▶ Task data:
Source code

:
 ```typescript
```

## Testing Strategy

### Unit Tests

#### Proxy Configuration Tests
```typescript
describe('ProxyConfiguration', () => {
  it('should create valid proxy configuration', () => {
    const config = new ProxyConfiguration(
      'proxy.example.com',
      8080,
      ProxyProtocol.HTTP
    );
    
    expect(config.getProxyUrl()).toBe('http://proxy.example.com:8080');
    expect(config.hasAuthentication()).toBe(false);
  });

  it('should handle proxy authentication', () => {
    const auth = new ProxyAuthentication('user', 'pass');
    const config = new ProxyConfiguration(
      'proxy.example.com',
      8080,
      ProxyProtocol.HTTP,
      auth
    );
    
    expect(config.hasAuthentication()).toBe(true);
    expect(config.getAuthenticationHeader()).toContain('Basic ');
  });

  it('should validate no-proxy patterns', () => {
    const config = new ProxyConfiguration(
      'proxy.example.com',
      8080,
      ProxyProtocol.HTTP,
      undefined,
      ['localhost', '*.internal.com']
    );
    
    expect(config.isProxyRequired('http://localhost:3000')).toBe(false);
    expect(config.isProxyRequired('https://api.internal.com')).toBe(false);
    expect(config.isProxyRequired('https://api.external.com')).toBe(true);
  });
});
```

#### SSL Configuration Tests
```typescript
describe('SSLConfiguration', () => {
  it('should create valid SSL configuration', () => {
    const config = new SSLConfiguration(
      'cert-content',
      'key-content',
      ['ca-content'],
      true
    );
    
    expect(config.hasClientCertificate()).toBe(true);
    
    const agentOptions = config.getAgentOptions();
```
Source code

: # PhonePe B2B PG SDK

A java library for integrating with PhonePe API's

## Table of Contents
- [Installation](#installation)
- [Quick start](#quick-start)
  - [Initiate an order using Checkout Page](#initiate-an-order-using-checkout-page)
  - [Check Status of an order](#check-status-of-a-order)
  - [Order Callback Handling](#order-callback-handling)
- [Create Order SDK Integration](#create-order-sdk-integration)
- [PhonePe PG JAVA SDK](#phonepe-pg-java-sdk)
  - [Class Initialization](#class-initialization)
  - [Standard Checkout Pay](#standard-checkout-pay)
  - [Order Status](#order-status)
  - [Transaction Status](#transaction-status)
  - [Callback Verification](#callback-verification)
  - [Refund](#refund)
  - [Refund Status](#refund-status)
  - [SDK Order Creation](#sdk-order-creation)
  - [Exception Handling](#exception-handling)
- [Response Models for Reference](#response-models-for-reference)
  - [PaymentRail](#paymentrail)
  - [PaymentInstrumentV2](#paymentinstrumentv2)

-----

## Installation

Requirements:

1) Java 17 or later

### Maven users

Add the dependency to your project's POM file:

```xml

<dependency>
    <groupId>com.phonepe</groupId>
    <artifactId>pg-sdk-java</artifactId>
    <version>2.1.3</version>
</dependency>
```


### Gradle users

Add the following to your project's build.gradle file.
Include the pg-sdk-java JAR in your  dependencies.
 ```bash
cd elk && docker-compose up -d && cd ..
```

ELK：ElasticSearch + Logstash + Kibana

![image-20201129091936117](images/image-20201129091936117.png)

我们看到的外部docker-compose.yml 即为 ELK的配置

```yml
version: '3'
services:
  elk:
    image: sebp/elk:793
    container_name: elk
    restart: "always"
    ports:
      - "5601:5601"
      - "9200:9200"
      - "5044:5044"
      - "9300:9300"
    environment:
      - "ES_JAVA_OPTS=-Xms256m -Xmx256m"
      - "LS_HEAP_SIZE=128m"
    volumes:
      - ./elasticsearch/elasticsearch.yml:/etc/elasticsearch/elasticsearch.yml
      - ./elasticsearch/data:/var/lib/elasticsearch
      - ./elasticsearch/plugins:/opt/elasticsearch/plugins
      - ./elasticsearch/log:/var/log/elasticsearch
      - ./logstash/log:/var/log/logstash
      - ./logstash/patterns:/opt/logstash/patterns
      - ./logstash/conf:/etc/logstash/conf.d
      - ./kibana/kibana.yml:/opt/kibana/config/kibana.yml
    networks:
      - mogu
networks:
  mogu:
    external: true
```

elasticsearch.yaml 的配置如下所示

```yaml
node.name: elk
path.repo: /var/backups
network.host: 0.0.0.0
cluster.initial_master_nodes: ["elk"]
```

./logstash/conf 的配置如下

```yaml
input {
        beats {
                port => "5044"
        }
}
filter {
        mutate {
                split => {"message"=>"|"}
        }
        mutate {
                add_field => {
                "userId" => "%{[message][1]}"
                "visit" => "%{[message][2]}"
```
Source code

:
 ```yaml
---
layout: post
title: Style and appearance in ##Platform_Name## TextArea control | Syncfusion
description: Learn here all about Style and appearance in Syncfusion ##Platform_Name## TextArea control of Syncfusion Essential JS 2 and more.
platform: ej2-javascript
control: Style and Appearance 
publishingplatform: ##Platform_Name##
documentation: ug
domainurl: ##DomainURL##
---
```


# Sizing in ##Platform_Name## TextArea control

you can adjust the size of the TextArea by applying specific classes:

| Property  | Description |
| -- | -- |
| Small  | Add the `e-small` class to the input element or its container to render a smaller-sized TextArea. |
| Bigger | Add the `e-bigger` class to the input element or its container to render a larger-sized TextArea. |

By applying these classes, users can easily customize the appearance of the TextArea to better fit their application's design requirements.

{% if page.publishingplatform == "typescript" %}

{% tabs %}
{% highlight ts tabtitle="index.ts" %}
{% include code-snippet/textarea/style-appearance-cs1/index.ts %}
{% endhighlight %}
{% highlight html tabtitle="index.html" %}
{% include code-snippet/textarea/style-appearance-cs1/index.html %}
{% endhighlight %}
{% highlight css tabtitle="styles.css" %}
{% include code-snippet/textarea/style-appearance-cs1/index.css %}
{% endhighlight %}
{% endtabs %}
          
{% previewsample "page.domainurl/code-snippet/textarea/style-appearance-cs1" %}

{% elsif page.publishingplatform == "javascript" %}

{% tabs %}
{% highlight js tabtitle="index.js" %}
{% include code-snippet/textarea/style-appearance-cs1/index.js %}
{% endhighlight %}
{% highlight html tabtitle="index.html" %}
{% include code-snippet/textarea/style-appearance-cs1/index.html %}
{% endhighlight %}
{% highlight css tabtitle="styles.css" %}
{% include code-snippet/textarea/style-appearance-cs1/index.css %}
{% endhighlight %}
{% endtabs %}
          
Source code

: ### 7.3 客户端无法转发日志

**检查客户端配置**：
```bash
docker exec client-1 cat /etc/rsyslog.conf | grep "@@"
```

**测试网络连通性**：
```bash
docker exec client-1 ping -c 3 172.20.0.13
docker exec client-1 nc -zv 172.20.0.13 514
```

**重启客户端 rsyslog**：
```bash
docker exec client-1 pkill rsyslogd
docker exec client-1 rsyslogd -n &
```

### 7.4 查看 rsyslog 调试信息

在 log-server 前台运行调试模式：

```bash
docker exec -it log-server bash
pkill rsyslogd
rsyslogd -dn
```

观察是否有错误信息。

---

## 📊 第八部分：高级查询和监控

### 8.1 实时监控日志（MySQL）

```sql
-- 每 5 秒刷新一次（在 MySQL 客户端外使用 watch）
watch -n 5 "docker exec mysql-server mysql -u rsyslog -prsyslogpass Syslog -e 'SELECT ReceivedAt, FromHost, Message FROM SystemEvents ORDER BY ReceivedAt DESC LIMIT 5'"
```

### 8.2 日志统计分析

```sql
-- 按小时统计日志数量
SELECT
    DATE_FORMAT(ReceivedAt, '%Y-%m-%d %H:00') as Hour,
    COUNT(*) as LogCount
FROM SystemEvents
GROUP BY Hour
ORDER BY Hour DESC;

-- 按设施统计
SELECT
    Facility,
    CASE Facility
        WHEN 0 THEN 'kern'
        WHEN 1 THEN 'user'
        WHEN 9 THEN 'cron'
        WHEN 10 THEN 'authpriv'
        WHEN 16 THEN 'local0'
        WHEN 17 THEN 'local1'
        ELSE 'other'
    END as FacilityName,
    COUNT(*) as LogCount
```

▶ Assignment: Report each line in the preceding entries that holds the string "Handling".

▶ Your solution:
  - [Order Callback Handling](#order-callback-handling)
  - [Exception Handling](#exception-handling)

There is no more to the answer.